[EXERCISE REQUIREMENTS]:
Reproduce the records below word for word, beginning at the line that contains "pose: elev=314.9 azim=283.5" and stopping after the line that contains "Dot at: (298, 237)". Omit the pictures from your copy.

[INPUT MATERIAL]:

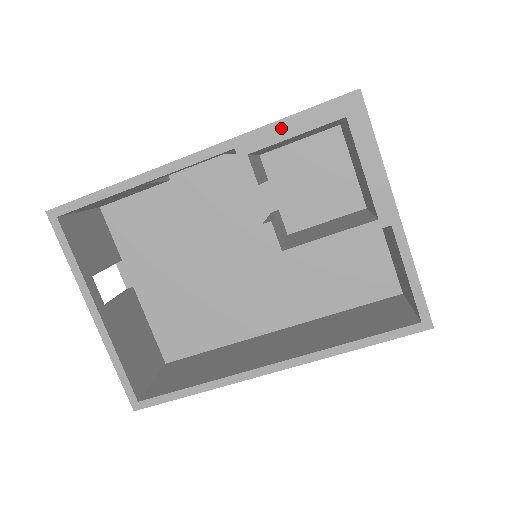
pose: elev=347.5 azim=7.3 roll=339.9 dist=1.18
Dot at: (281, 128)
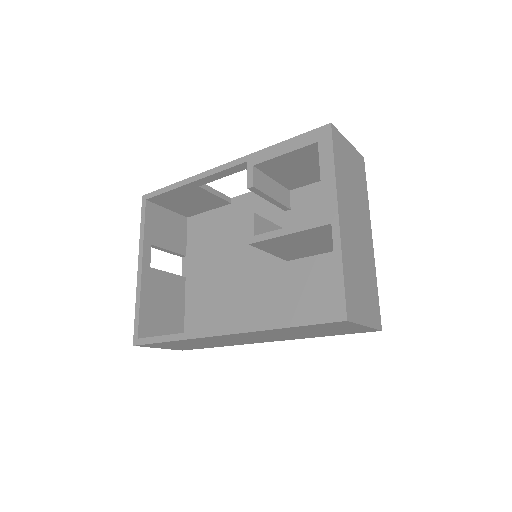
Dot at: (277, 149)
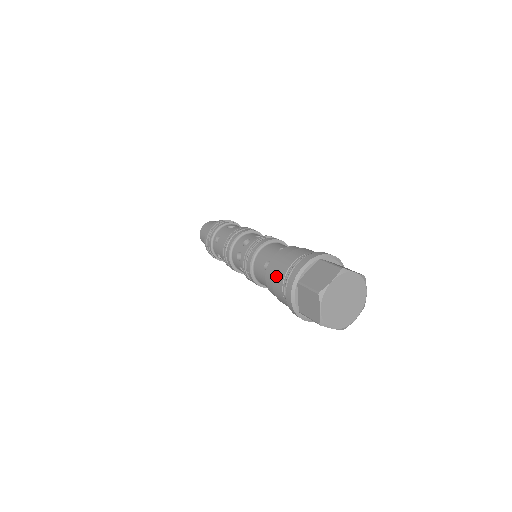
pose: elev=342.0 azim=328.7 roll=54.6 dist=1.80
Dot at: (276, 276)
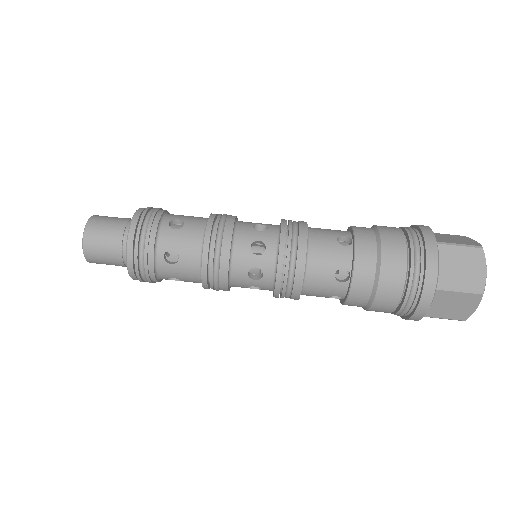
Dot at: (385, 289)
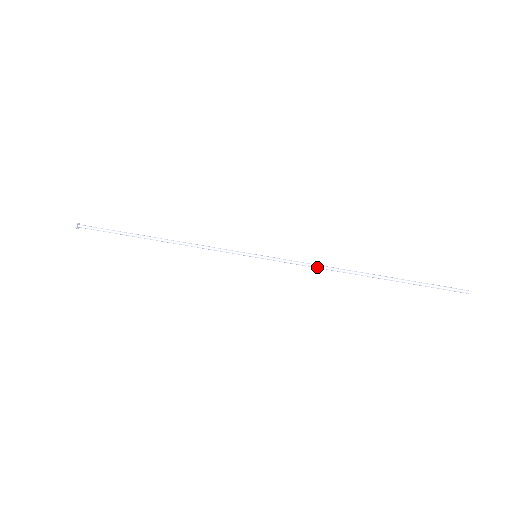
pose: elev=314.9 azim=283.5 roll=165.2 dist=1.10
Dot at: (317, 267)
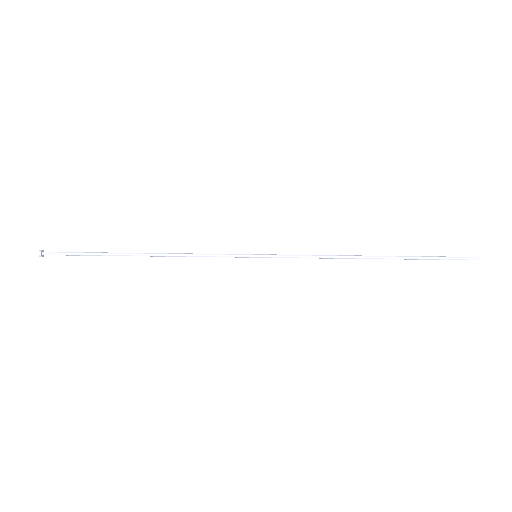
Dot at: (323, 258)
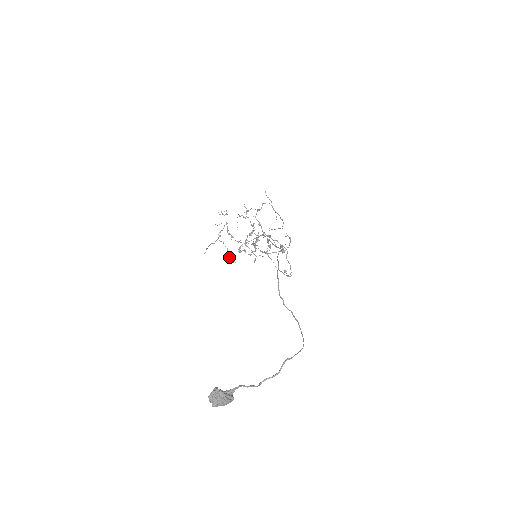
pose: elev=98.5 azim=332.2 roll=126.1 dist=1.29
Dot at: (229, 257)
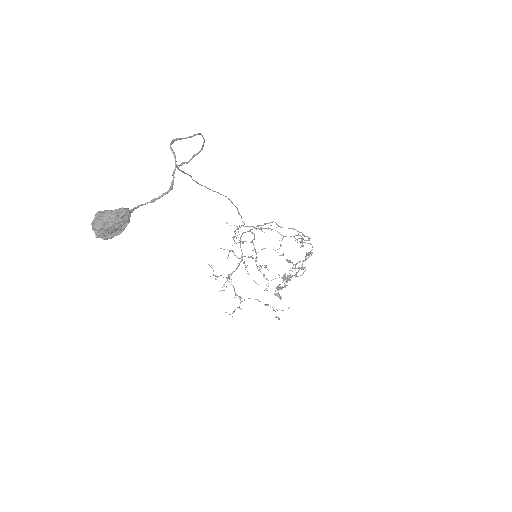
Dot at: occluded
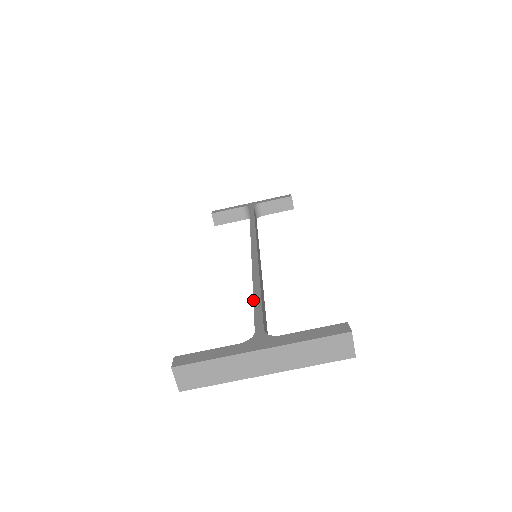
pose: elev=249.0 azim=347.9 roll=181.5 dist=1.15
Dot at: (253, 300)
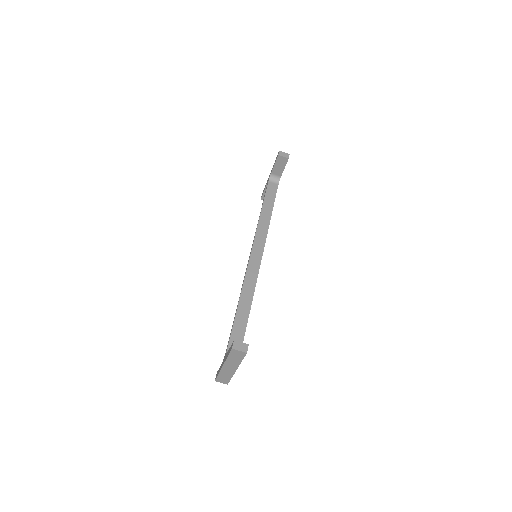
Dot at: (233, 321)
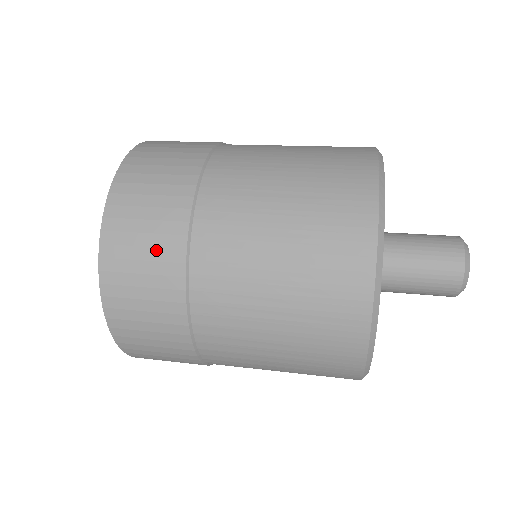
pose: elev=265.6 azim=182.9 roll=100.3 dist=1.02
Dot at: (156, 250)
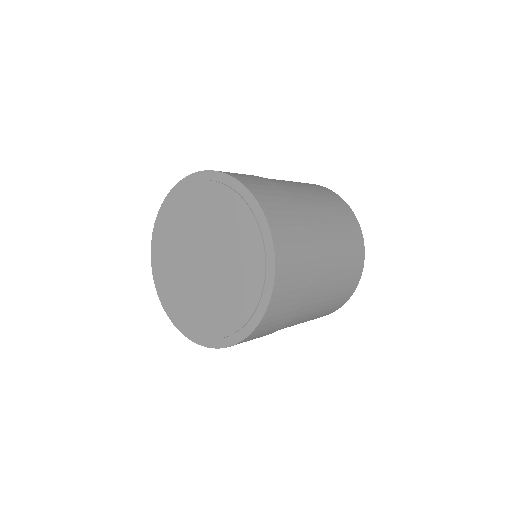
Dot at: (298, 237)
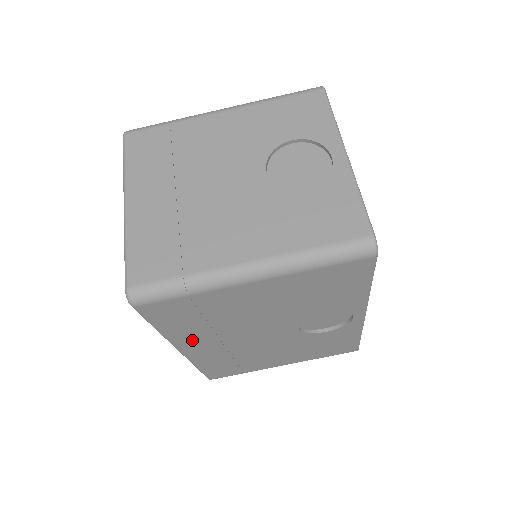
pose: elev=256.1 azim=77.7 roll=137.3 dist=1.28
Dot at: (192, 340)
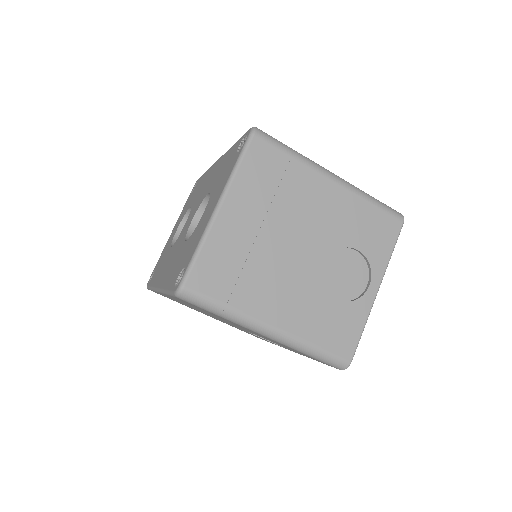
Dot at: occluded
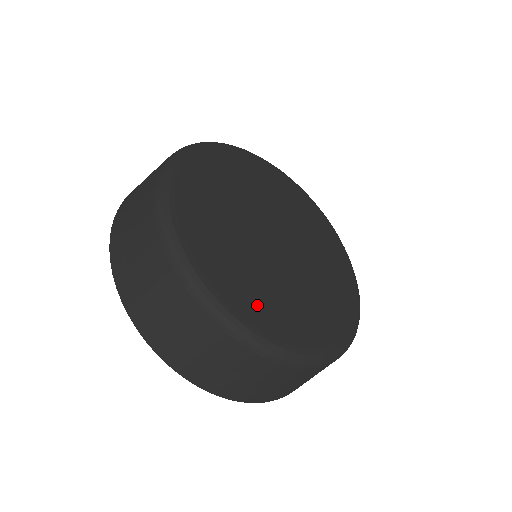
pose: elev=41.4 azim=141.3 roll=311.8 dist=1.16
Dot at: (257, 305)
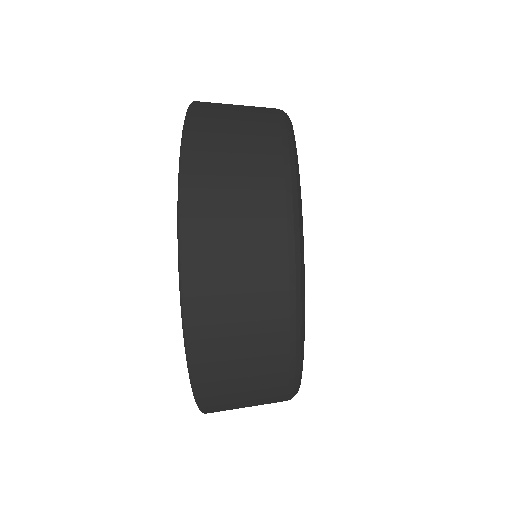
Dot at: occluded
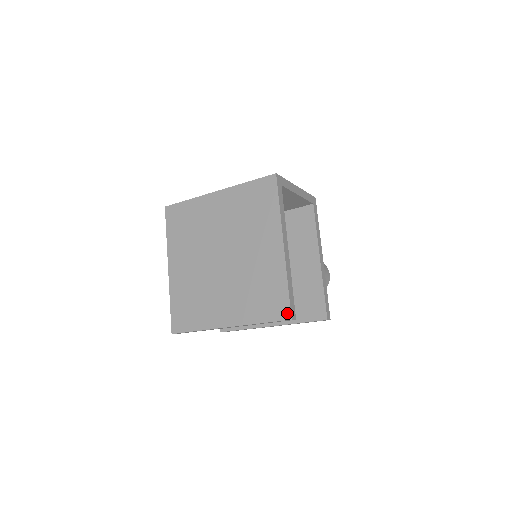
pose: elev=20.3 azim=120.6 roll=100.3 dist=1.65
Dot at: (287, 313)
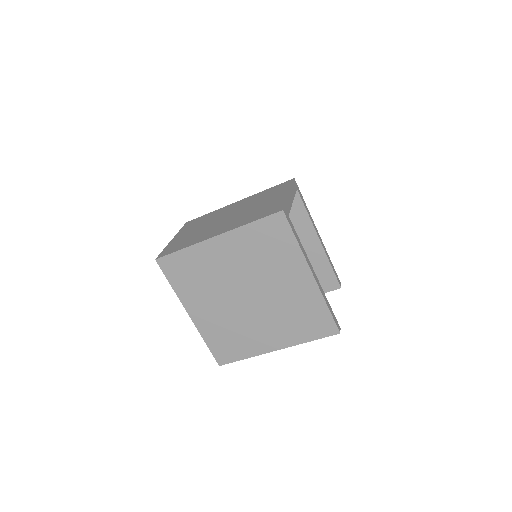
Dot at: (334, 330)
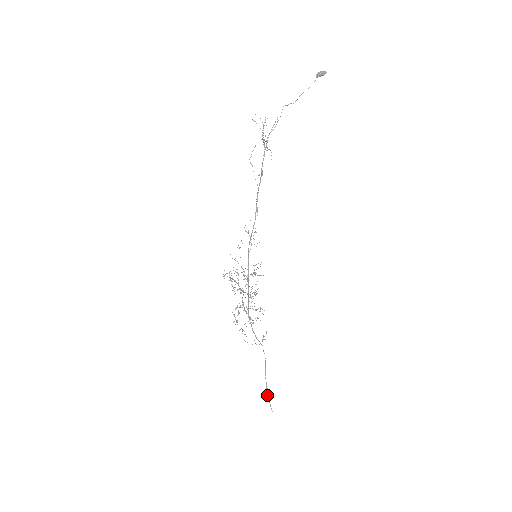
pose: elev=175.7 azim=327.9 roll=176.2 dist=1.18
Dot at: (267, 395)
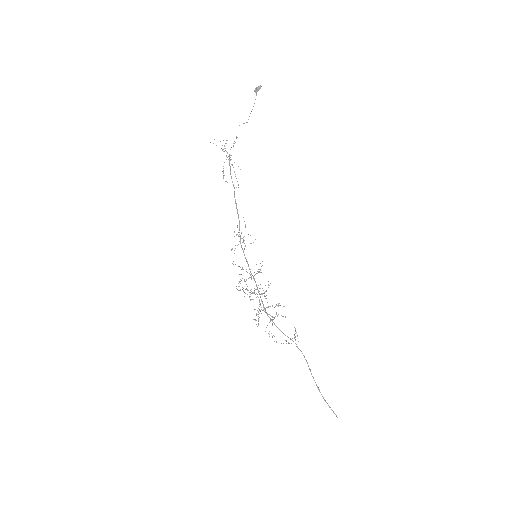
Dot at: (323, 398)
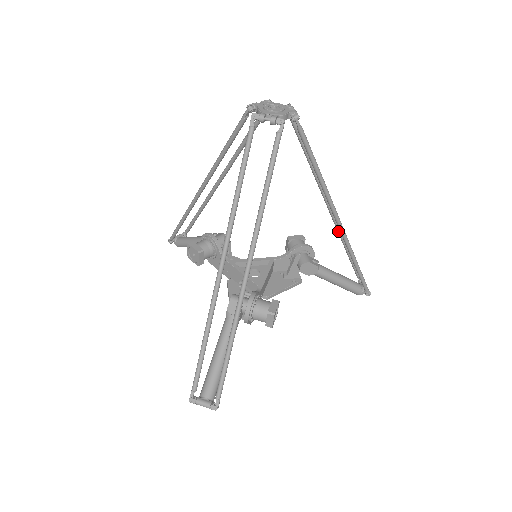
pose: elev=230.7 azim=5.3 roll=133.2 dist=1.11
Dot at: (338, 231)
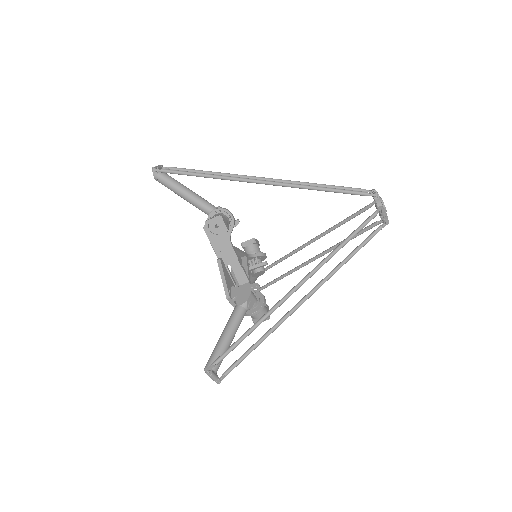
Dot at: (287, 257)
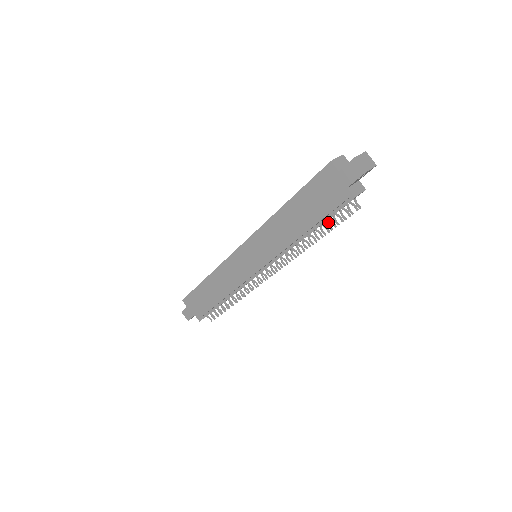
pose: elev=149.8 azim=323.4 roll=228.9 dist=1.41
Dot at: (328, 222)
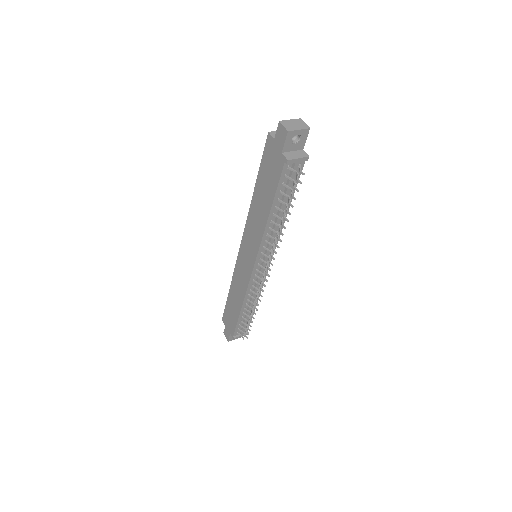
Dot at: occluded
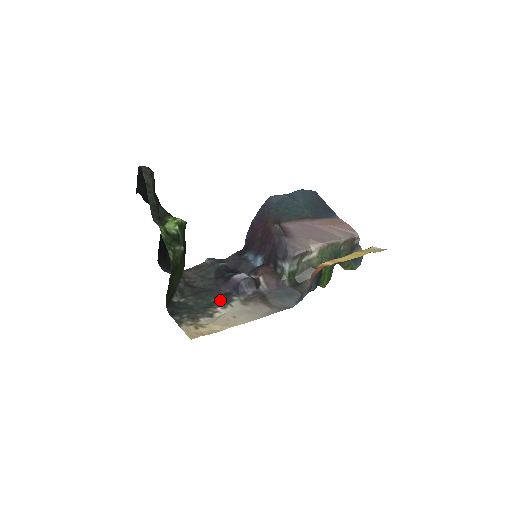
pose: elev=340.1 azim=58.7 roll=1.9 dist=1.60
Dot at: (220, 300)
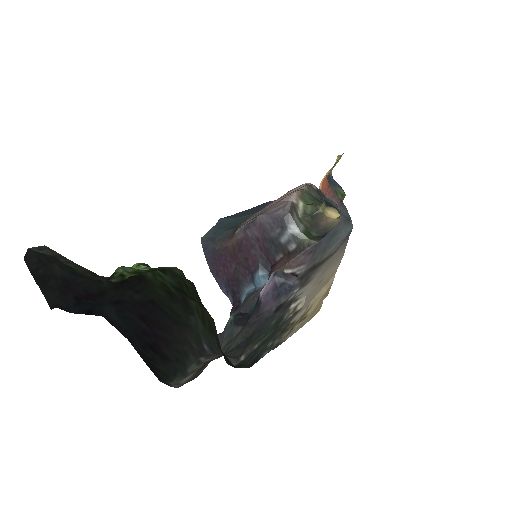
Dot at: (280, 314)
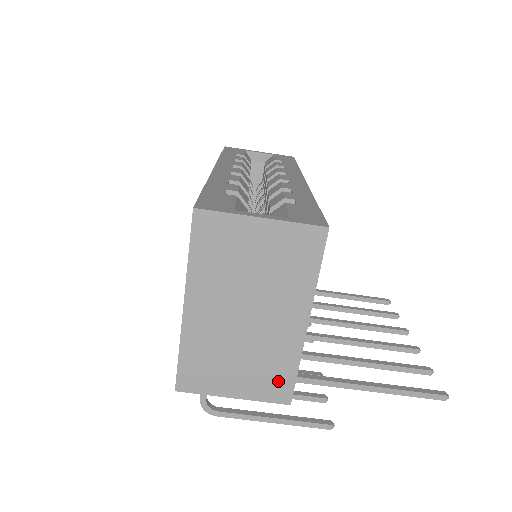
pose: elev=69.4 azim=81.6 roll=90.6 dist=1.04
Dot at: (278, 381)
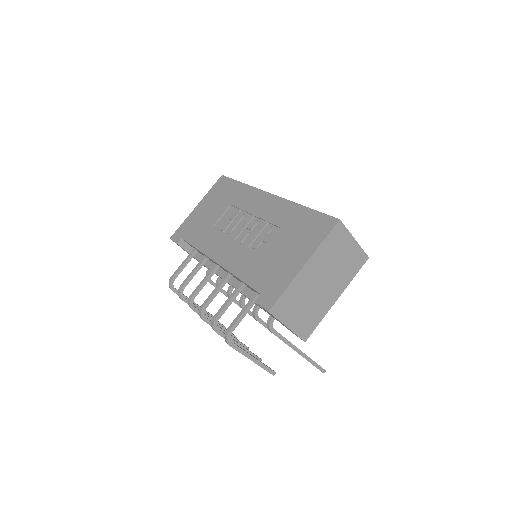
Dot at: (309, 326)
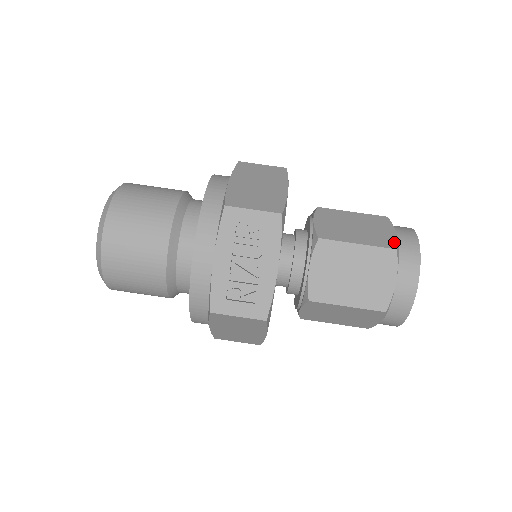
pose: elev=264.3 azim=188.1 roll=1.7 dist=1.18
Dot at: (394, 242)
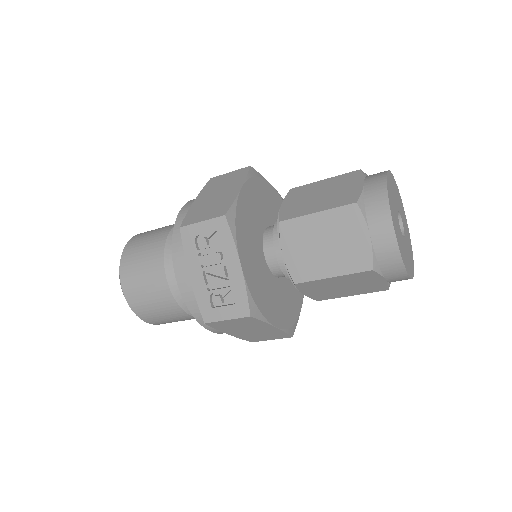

[ANSWER]:
pose: elev=314.9 azim=283.5 roll=165.2 dist=1.10
Dot at: (317, 267)
Dot at: (323, 258)
pose: elev=98.5 azim=332.2 roll=126.1 dist=1.29
Dot at: (229, 257)
Dot at: occluded
pose: elev=249.0 azim=347.9 roll=181.5 dist=1.15
Dot at: (253, 300)
Dot at: (233, 321)
pose: elev=265.6 azim=182.9 roll=100.3 dist=1.02
Dot at: (156, 250)
Dot at: (298, 237)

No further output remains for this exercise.